離れたくても離れられないあの人からの「攻撃」がなくなる本
Joe
SBクリエイティブ / 2019-03-15
この本について
人から一方的に責められたり、理不尽な言葉を浴びたりすると、「自分のどこが悪かったんだろう」とつい内側に原因を探してしまいますよね。相手とまともに話したいのに、話そうとするほど状況が悪化する。距離を置きたいのに、なぜか離れられない。そんな堂々巡りに疲れている人は多いと思います。 この本が面白いのは、「どうすれば分かり合えるか」ではなく、「どうすれば攻撃される土俵から降りられるか」という視点で書かれているところです。たとえば、憎悪や承認欲求や罪悪感をなんとか抑え込むのではなく、そもそも“相手に関心を向けない状態をつくる”というアプローチ。あるいは、いい人であろうとする癖が攻撃の起点になっているかもしれない、という指摘も刺さる人にはかなり刺さると思います。相手を変えるのではなく、相手から見える自分の像を静かに変えていく。

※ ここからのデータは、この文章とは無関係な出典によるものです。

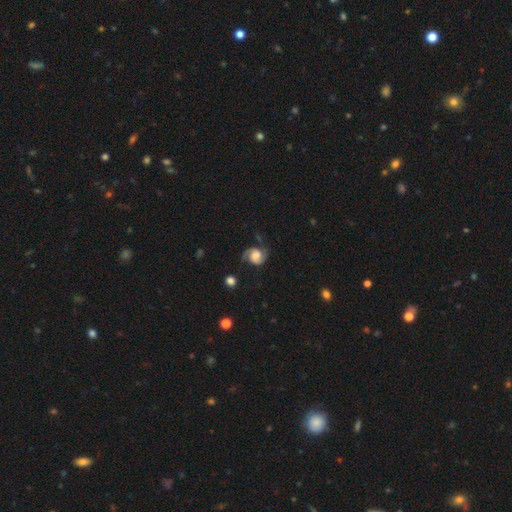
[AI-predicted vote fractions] featured or disk 80%, smooth 13%, star or artifact 7%. Down the decision tree: edge-on disk — no (98%); bar — no (59%); spiral arms — yes (97%); spiral arm count — 2 (92%); spiral winding — medium (51%); bulge size — moderate (36%); merging — none (73%).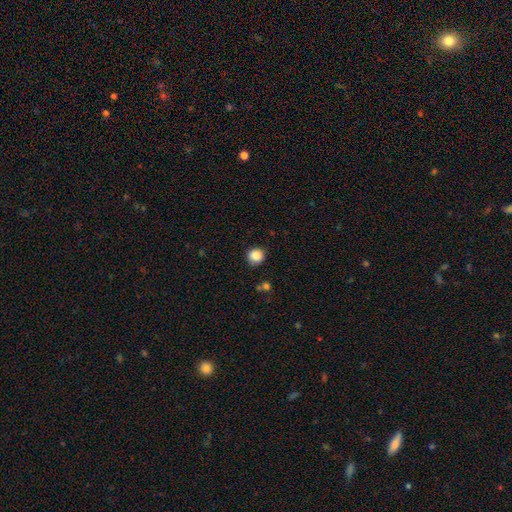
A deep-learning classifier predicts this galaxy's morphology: Smooth or featured? Predicted: smooth (p=0.87). How rounded? Predicted: round (p=0.92). Merging? Predicted: none (p=0.88).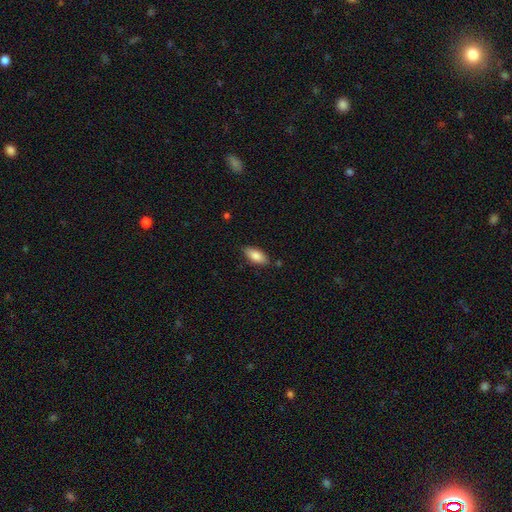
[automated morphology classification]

その結果として、攻撃の理由を奪っていく、という設計です。 感情を消すとか強く振る舞うとか、そういう話ではありません。むしろ「淡々と」「無表情に」「言葉を減らす」といった、小さくて現実的な行動が中心です。こちらが媚びれば媚びるほど攻撃が強まる、という説明も、実際に心当たりのある人には腑に落ちるはずです。 人間関係の中で、「理屈が通じない相手」に消耗している人には、とくに向いている本だと思います。私自身、関心を減らすという発想はかなり効きました。距離を取る前にできることを、静かに知りたい人におすすめです。